"This account might be malicious. Do not send or deposit funds into it. Please proceed with caution."
If you see this warning, Phantom has detected that the Solana account you are viewing may be controlled by a scammer or malicious program. This warning is based on onchain activity and signals that interacting with the account may be unsafe.
This warning does not mean Phantom has blocked your account. It indicates that the account may be controlled by malicious program logic that can prevent withdrawals or automatically drain funds.
Warning: Do not send funds to this account. If the account is under malicious control, any new deposits may be stolen immediately. Never share your Secret Recovery Phrase or private key with anyone. Phantom Support will never ask for your Secret Recovery Phrase or private key.
Can you get your funds back?
It depends on what happened. In some situations you may be able to recover tokens using a third-party recovery tool. In other cases, funds cannot be recovered once control of the account has been reassigned.
The steps below will help you determine what happened and whether recovery may be possible.
Step 1: Check if your account ownership was changed
Every Solana account has an owner program. If you approved a malicious transaction, ownership of your account may have been reassigned to a different program. When this happens, the new program may block you from moving funds.

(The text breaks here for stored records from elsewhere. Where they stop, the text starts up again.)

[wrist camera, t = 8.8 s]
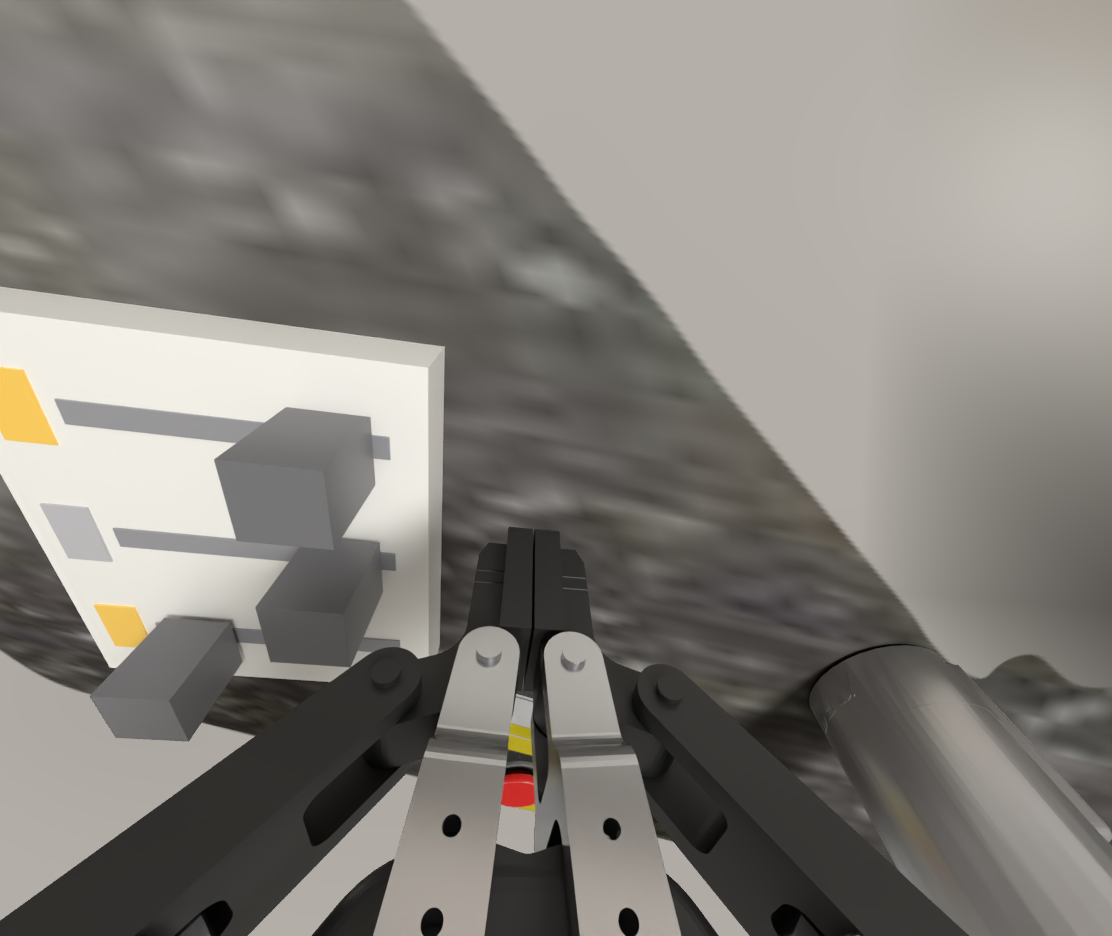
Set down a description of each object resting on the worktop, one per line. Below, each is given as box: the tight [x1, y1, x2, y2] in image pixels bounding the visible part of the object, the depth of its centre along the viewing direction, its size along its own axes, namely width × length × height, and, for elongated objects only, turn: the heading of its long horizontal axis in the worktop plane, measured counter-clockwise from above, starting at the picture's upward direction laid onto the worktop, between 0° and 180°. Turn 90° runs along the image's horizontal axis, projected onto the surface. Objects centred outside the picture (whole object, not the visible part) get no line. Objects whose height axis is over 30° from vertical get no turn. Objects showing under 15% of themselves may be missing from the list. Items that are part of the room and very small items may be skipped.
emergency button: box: [501, 694, 535, 812], centre depth 32 cm, size 9×4×15 cm
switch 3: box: [255, 539, 383, 667], centre depth 18 cm, size 3×3×4 cm
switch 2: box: [214, 407, 375, 550], centre depth 15 cm, size 3×3×4 cm
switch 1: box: [90, 618, 243, 741], centre depth 20 cm, size 3×3×4 cm
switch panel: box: [0, 287, 445, 682], centre depth 21 cm, size 17×19×3 cm
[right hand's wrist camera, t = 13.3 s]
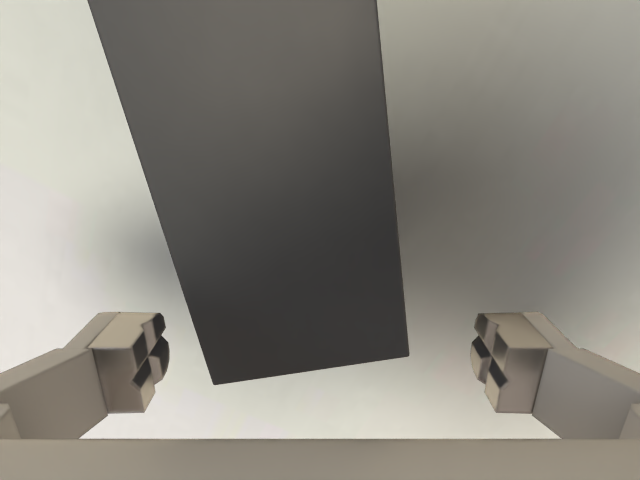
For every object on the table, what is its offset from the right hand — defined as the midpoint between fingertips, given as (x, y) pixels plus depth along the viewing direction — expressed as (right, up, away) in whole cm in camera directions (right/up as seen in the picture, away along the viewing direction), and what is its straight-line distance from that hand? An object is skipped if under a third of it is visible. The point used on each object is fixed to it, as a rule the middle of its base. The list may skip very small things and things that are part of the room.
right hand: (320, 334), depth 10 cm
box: (-2, +13, +6) cm, 15 cm away
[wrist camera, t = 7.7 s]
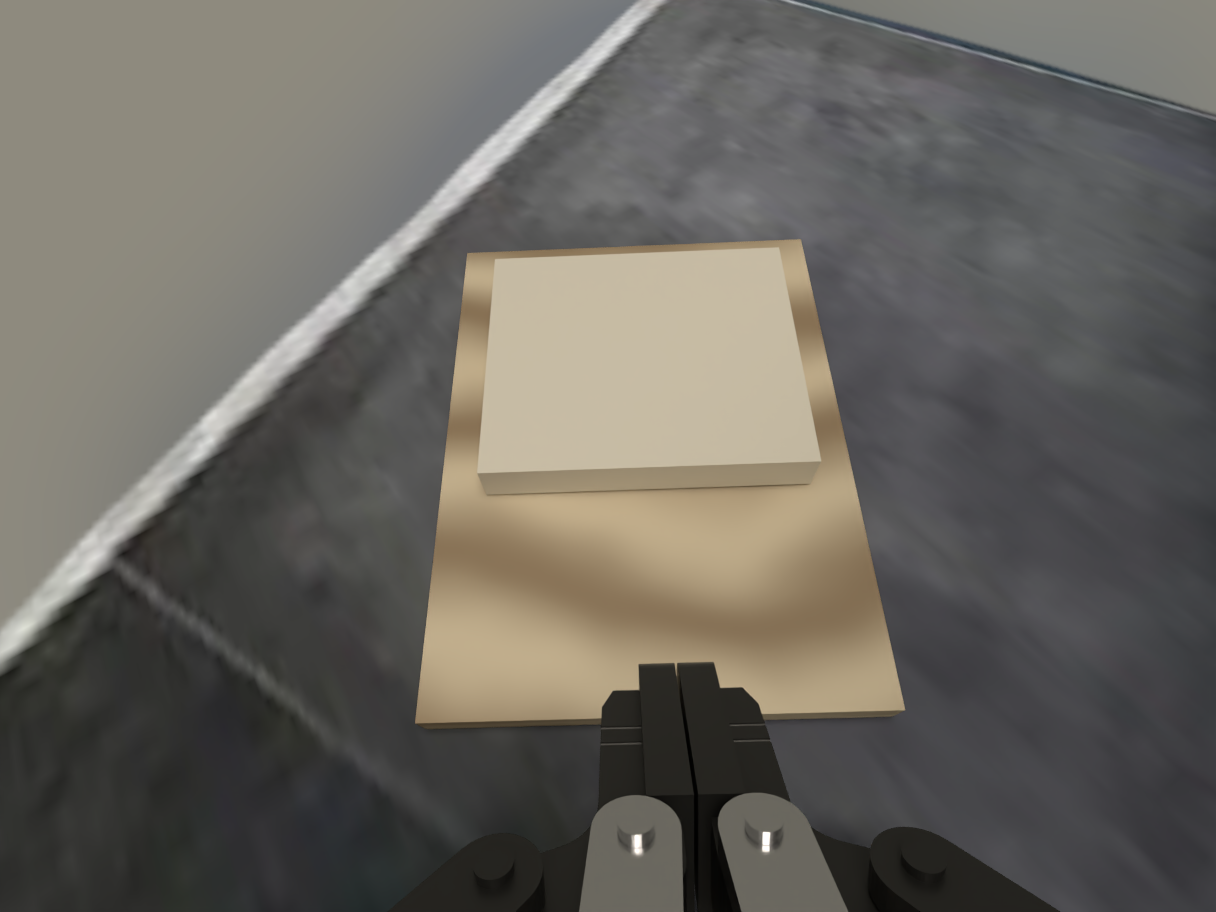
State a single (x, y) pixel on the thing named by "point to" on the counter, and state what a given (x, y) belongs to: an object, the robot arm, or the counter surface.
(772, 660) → the board
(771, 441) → the tile
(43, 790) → the counter surface
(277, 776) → the counter surface
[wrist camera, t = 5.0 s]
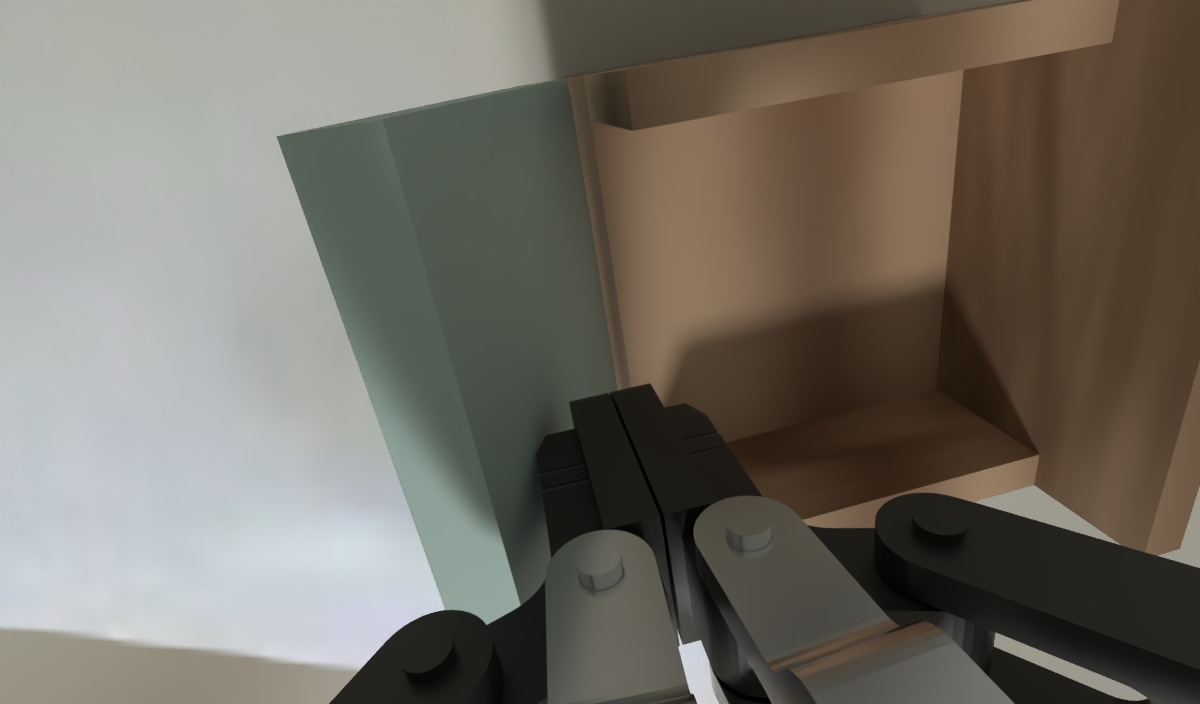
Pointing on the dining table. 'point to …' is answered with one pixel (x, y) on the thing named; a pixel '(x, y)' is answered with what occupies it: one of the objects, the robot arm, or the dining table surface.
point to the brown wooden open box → (920, 256)
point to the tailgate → (464, 313)
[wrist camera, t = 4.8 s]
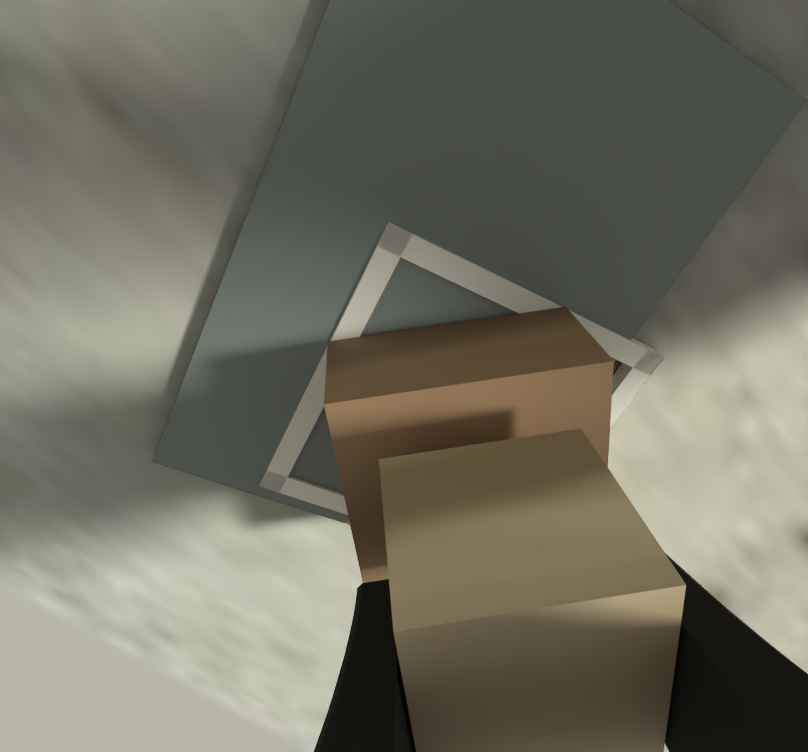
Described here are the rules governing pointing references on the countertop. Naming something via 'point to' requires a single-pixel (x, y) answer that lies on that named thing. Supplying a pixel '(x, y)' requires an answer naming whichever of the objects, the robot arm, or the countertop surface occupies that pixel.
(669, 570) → the maple cube
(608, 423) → the walnut slab
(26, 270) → the countertop surface
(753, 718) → the robot arm
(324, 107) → the slate mat
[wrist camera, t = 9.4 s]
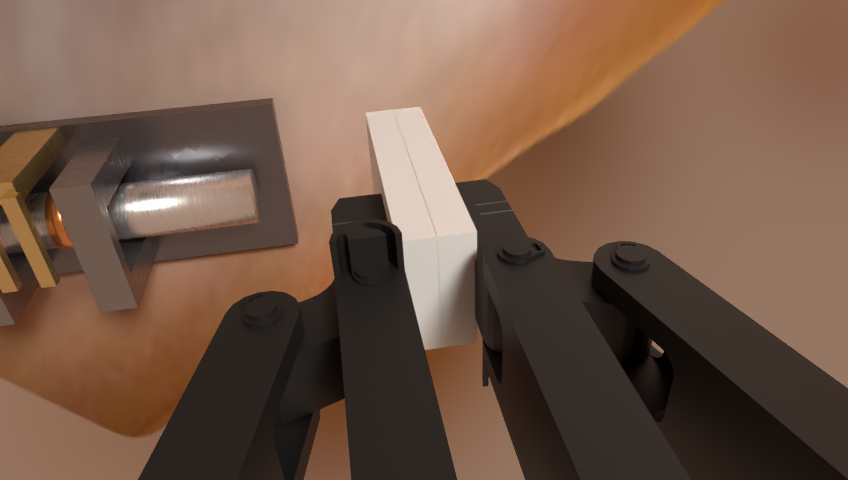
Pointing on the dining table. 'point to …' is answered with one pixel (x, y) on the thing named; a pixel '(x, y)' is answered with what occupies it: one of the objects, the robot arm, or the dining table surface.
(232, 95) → the dining table surface
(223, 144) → the grey mechanical fixture
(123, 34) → the dining table surface
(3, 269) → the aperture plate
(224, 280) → the dining table surface
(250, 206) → the air tube
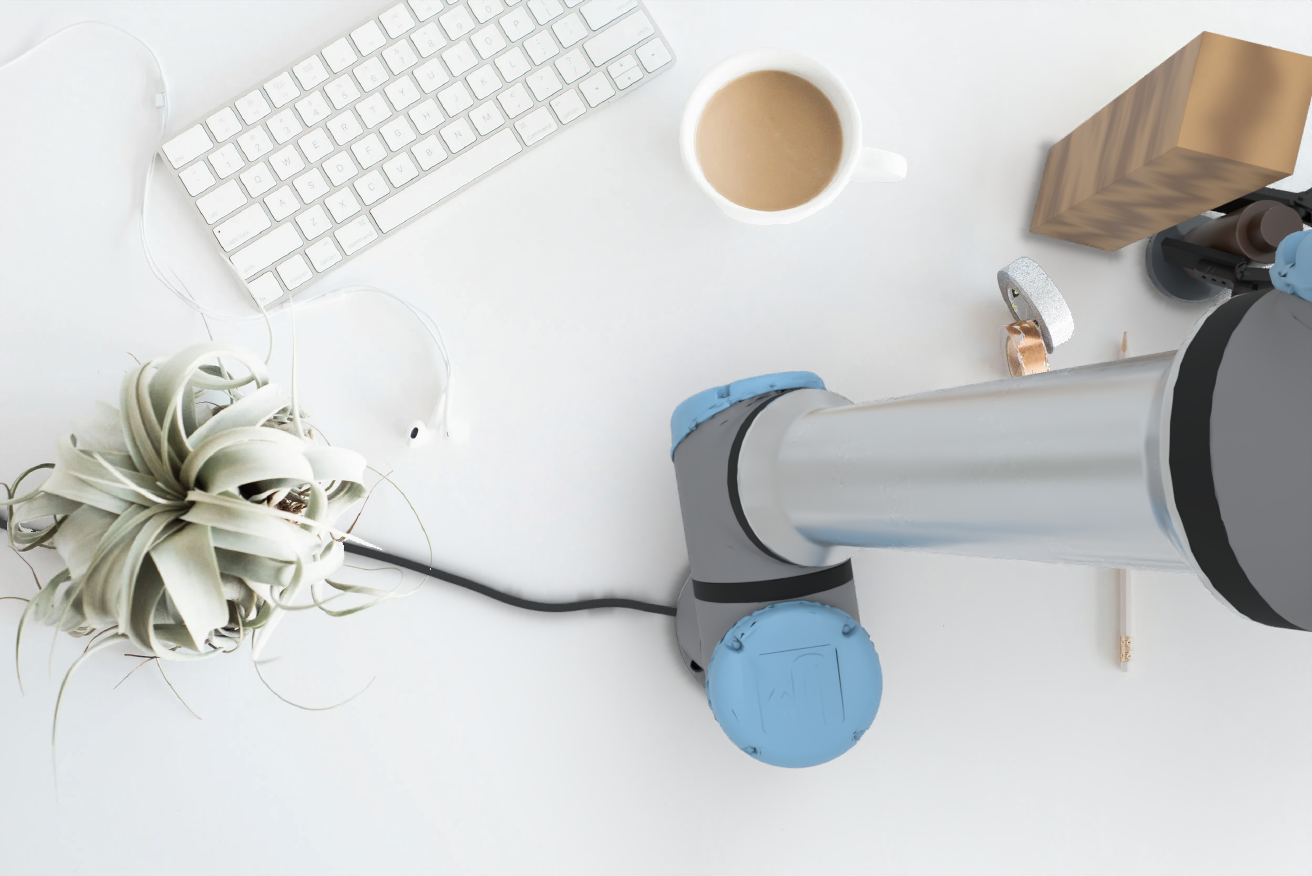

To check the owner program, follow these steps:
- In Phantom, go to the Home tab and select Receive.
- Copy the Solana address from the account that shows the warning.
- Go to solscan.io and paste your address into the search bar.
- In the More info section, locate the Owner field.
If the owner is System Program, ownership of the account has not changed. The warning may still appear if you imported a Secret Recovery Phrase or private key that someone else also controls. In this case, skip to Step 3.
If the Owner is anything other than System Program, your account has likely been reassigned to a malicious program. Continue to Step 2 to attempt recovery.
Step 2: Try to recover your funds
You may be able to recover certain SPL tokens or unstaked SOL using a third-party recovery tool.
One commonly used tool is sol-recovery.xyz. This tool is not affiliated with Phantom, and recovery is not guaranteed.
- Go to sol-recovery.xyz.
- Connect your compromised wallet.
- Connect a second wallet that has a small amount of SOL to pay for network fees.
- Select Wallet at the top of the interface.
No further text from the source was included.